* [Directions for this task] Copy every line of each of the records below word for word, leaving out the pictures.

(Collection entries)
<<<<

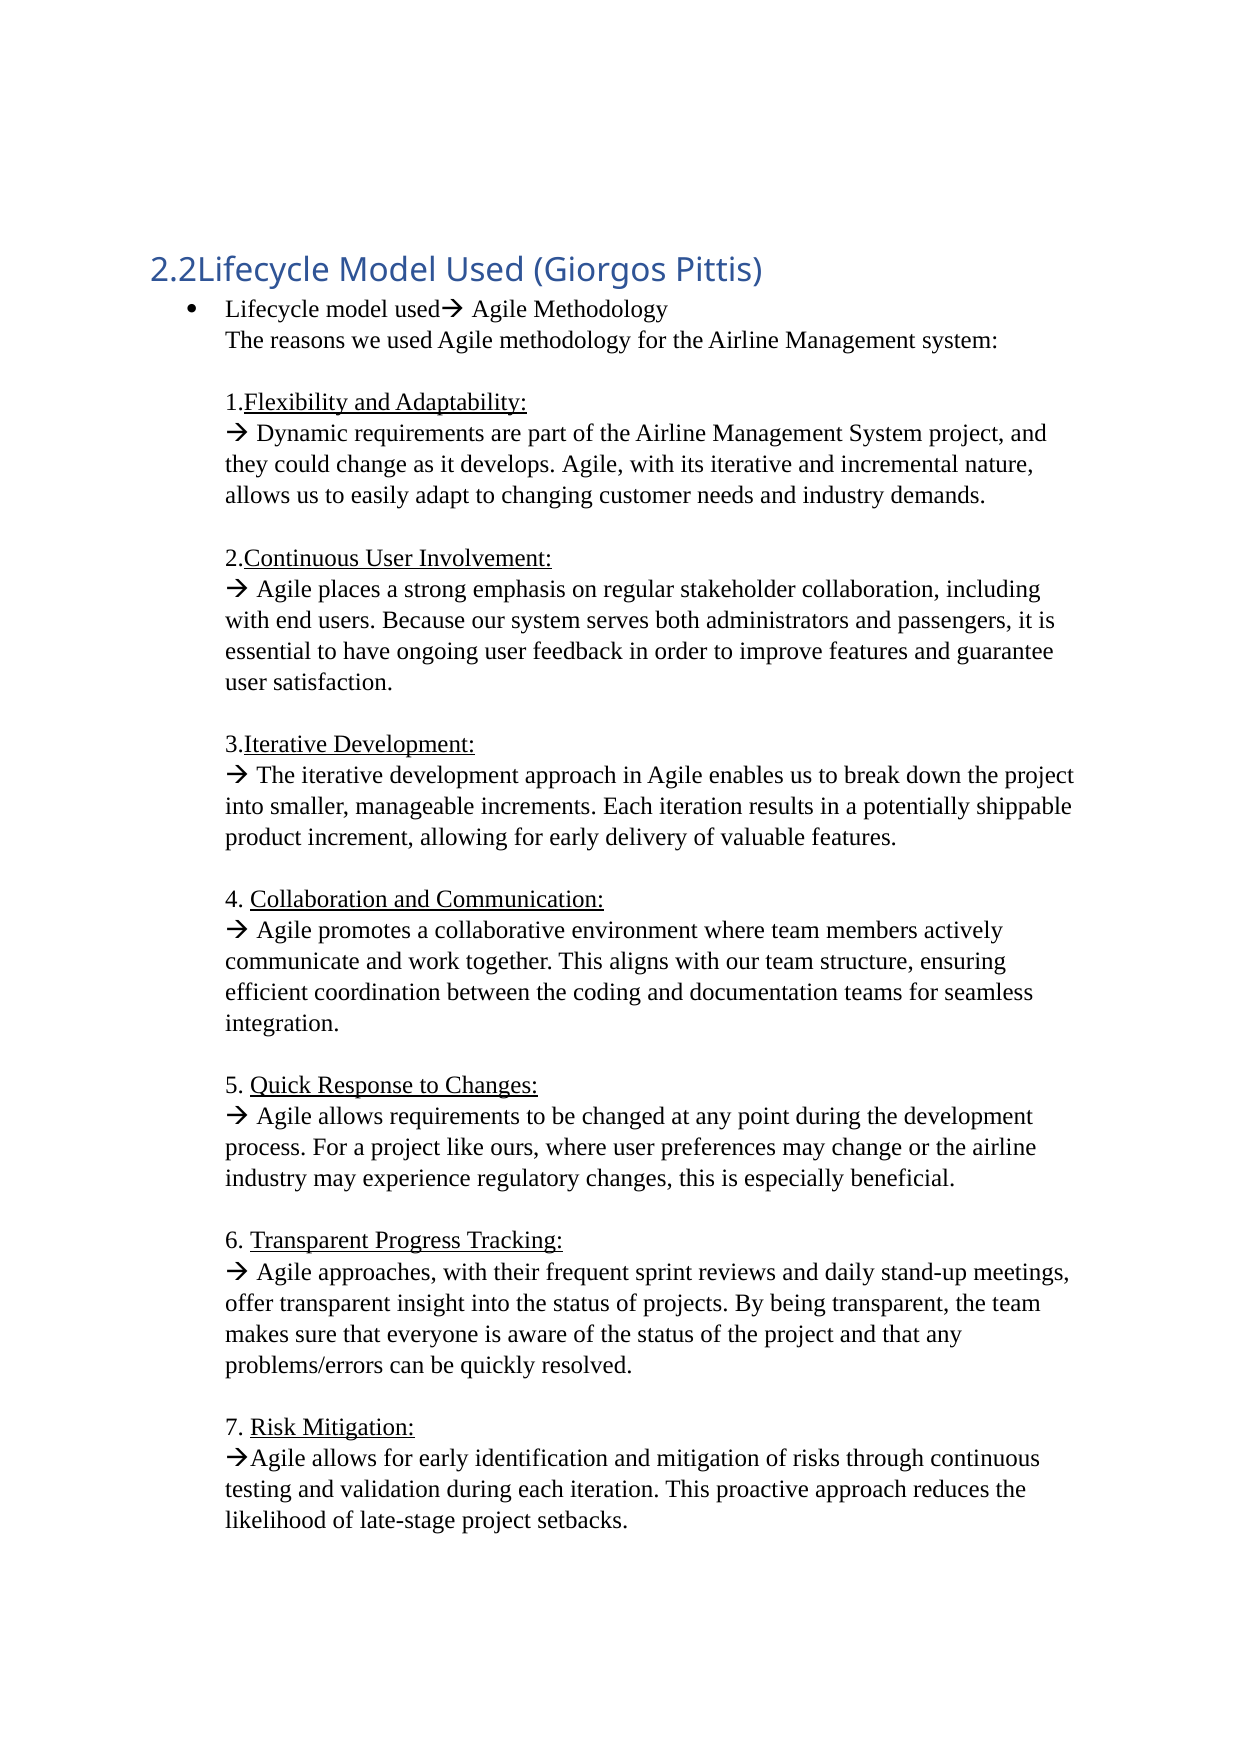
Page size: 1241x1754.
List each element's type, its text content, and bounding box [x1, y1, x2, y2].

list 3.Iterative Development: [225, 729, 1090, 758]
list  Agile places a strong emphasis on regular stakeholder collaboration, including with end users. Because our system serves both administrators and passengers, it is essential to have ongoing user feedback in order to improve features and guarantee user satisfaction. [225, 574, 1090, 696]
list  The iterative development approach in Agile enables us to break down the project into smaller, manageable increments. Each iteration results in a potentially shippable product increment, allowing for early delivery of valuable features. [225, 760, 1090, 851]
list Agile allows for early identification and mitigation of risks through continuous testing and validation during each iteration. This proactive approach reduces the likelihood of late-stage project setbacks. [225, 1443, 1090, 1534]
list 7. Risk Mitigation: [225, 1412, 1090, 1441]
list 6. Transparent Progress Tracking: [225, 1226, 1090, 1254]
list  Agile approaches, with their frequent sprint reviews and daily stand-up meetings, offer transparent insight into the status of projects. By being transparent, the team makes sure that everyone is aware of the status of the project and that any problems/errors can be quickly resolved. [225, 1257, 1090, 1378]
list  Agile promotes a collaborative environment where team members actively communicate and work together. This aligns with our team structure, ensuring efficient coordination between the coding and documentation teams for seamless integration. [225, 915, 1090, 1037]
subtitle 2.2Lifecycle Model Used (Giorgos Pittis) [150, 245, 1090, 291]
list  Agile allows requirements to be changed at any point during the development process. For a project like ours, where user preferences may change or the airline industry may experience regulatory changes, this is especially beneficial. [225, 1101, 1090, 1192]
list 5. Quick Response to Changes: [225, 1070, 1090, 1099]
list 2.Continuous User Involvement: [225, 543, 1090, 571]
list 1.Flexibility and Adaptability:  Dynamic requirements are part of the Airline Management System project, and they could change as it develops. Agile, with its iterative and incremental nature, allows us to easily adapt to changing customer needs and industry demands. [225, 387, 1090, 509]
list Lifecycle model used Agile Methodology The reasons we used Agile methodology for the Airline Management system: [187, 294, 1090, 385]
list 4. Collaboration and Communication: [225, 884, 1090, 913]
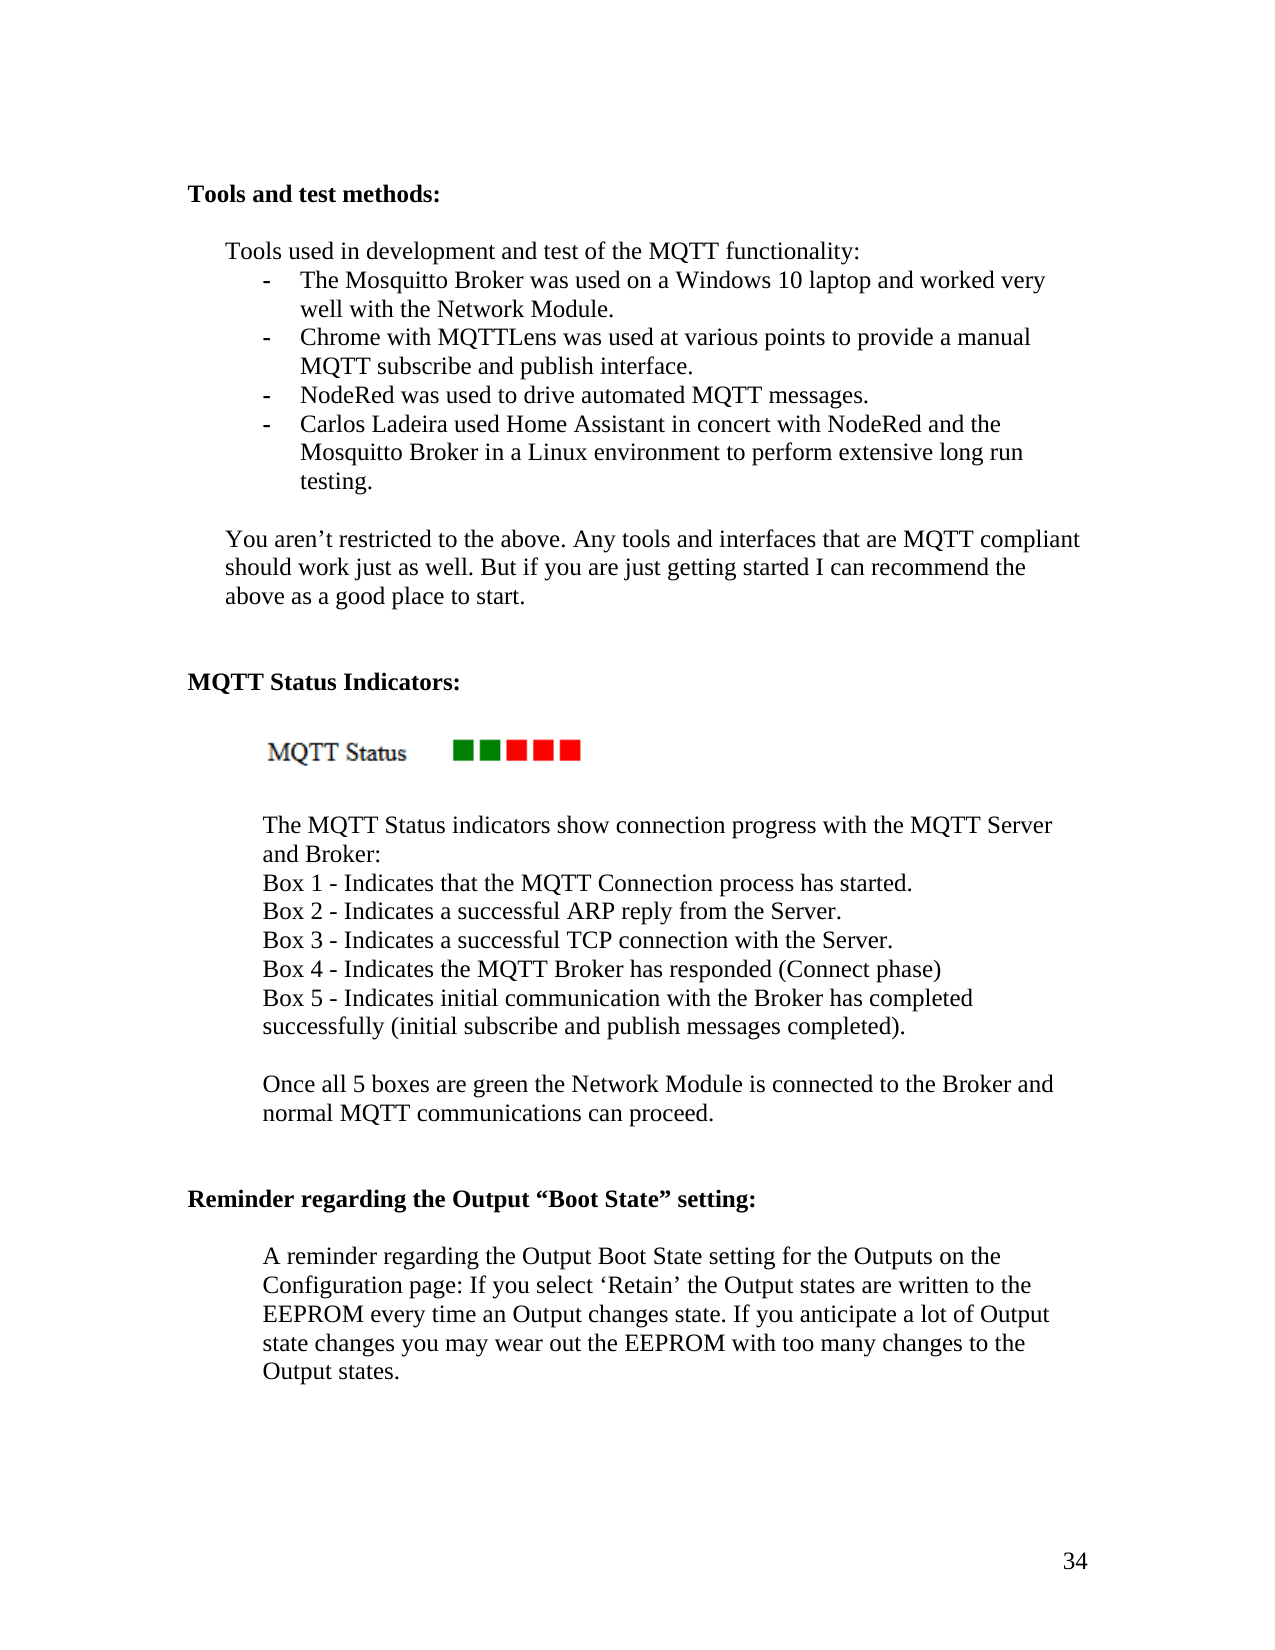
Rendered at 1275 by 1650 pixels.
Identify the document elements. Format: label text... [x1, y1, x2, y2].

text MQTT Status Indicators: [187, 667, 1087, 696]
text A reminder regarding the Output Boot State setting for the Outputs on the Configuration page: If you select ‘Retain’ the Output states are written to the EEPROM every time an Output changes state. If you anticipate a lot of Output state changes you may wear out the EEPROM with too many changes to the Output states. [262, 1241, 1087, 1385]
list Carlos Ladeira used Home Assistant in concert with NodeRed and the Mosquitto Broker in a Linux environment to perform extensive long run testing. [262, 409, 1087, 495]
list NodeRed was used to drive automated MQTT messages. [262, 380, 1087, 409]
text Box 5 - Indicates initial communication with the Broker has completed successfully (initial subscribe and publish messages completed). [262, 983, 1087, 1040]
text Box 4 - Indicates the MQTT Broker has responded (Connect phase) [262, 954, 1087, 983]
list Chrome with MQTTLens was used at various points to provide a manual MQTT subscribe and publish interface. [262, 322, 1087, 380]
text Tools used in development and test of the MQTT functionality: [225, 236, 1087, 265]
text Box 1 - Indicates that the MQTT Connection process has started. [262, 868, 1087, 896]
picture [262, 724, 601, 782]
text Once all 5 boxes are green the Network Module is connected to the Broker and normal MQTT communications can proceed. [262, 1069, 1087, 1126]
text Tools and test methods: [187, 179, 1087, 207]
text Reminder regarding the Output “Boot State” setting: [187, 1184, 1087, 1213]
text Box 2 - Indicates a successful ARP reply from the Server. [262, 896, 1087, 925]
text You aren’t restricted to the above. Any tools and interfaces that are MQTT compliant should work just as well. But if you are just getting started I can recommend the above as a good place to start. [225, 524, 1087, 610]
text The MQTT Status indicators show connection progress with the MQTT Server and Broker: [262, 810, 1087, 868]
text Box 3 - Indicates a successful TCP connection with the Server. [262, 925, 1087, 954]
list The Mosquitto Broker was used on a Windows 10 laptop and worked very well with the Network Module. [262, 265, 1087, 322]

>>>>

* [The output]
Page size: 1241x1754.
List each element's type, its text content, and bounding box [x1, y1, x2, y2].

list 3.Iterative Development: [225, 729, 1090, 758]
list  Agile places a strong emphasis on regular stakeholder collaboration, including with end users. Because our system serves both administrators and passengers, it is essential to have ongoing user feedback in order to improve features and guarantee user satisfaction. [225, 574, 1090, 696]
list  The iterative development approach in Agile enables us to break down the project into smaller, manageable increments. Each iteration results in a potentially shippable product increment, allowing for early delivery of valuable features. [225, 760, 1090, 851]
list Agile allows for early identification and mitigation of risks through continuous testing and validation during each iteration. This proactive approach reduces the likelihood of late-stage project setbacks. [225, 1443, 1090, 1534]
list 7. Risk Mitigation: [225, 1412, 1090, 1441]
list 6. Transparent Progress Tracking: [225, 1226, 1090, 1254]
list  Agile approaches, with their frequent sprint reviews and daily stand-up meetings, offer transparent insight into the status of projects. By being transparent, the team makes sure that everyone is aware of the status of the project and that any problems/errors can be quickly resolved. [225, 1257, 1090, 1378]
list  Agile promotes a collaborative environment where team members actively communicate and work together. This aligns with our team structure, ensuring efficient coordination between the coding and documentation teams for seamless integration. [225, 915, 1090, 1037]
subtitle 2.2Lifecycle Model Used (Giorgos Pittis) [150, 245, 1090, 291]
list  Agile allows requirements to be changed at any point during the development process. For a project like ours, where user preferences may change or the airline industry may experience regulatory changes, this is especially beneficial. [225, 1101, 1090, 1192]
list 5. Quick Response to Changes: [225, 1070, 1090, 1099]
list 2.Continuous User Involvement: [225, 543, 1090, 571]
list 1.Flexibility and Adaptability:  Dynamic requirements are part of the Airline Management System project, and they could change as it develops. Agile, with its iterative and incremental nature, allows us to easily adapt to changing customer needs and industry demands. [225, 387, 1090, 509]
list Lifecycle model used Agile Methodology The reasons we used Agile methodology for the Airline Management system: [187, 294, 1090, 385]
list 4. Collaboration and Communication: [225, 884, 1090, 913]
Rendered at 1275 by 1650 pixels.
Identify the document elements. Format: label text... [x1, y1, x2, y2].

text MQTT Status Indicators: [187, 667, 1087, 696]
text A reminder regarding the Output Boot State setting for the Outputs on the Configuration page: If you select ‘Retain’ the Output states are written to the EEPROM every time an Output changes state. If you anticipate a lot of Output state changes you may wear out the EEPROM with too many changes to the Output states. [262, 1241, 1087, 1385]
list Carlos Ladeira used Home Assistant in concert with NodeRed and the Mosquitto Broker in a Linux environment to perform extensive long run testing. [262, 409, 1087, 495]
list NodeRed was used to drive automated MQTT messages. [262, 380, 1087, 409]
text Box 5 - Indicates initial communication with the Broker has completed successfully (initial subscribe and publish messages completed). [262, 983, 1087, 1040]
text Box 4 - Indicates the MQTT Broker has responded (Connect phase) [262, 954, 1087, 983]
list Chrome with MQTTLens was used at various points to provide a manual MQTT subscribe and publish interface. [262, 322, 1087, 380]
text Tools used in development and test of the MQTT functionality: [225, 236, 1087, 265]
text Box 1 - Indicates that the MQTT Connection process has started. [262, 868, 1087, 896]
picture [262, 724, 601, 782]
text Once all 5 boxes are green the Network Module is connected to the Broker and normal MQTT communications can proceed. [262, 1069, 1087, 1126]
text Tools and test methods: [187, 179, 1087, 207]
text Reminder regarding the Output “Boot State” setting: [187, 1184, 1087, 1213]
text Box 2 - Indicates a successful ARP reply from the Server. [262, 896, 1087, 925]
text You aren’t restricted to the above. Any tools and interfaces that are MQTT compliant should work just as well. But if you are just getting started I can recommend the above as a good place to start. [225, 524, 1087, 610]
text The MQTT Status indicators show connection progress with the MQTT Server and Broker: [262, 810, 1087, 868]
text Box 3 - Indicates a successful TCP connection with the Server. [262, 925, 1087, 954]
list The Mosquitto Broker was used on a Windows 10 laptop and worked very well with the Network Module. [262, 265, 1087, 322]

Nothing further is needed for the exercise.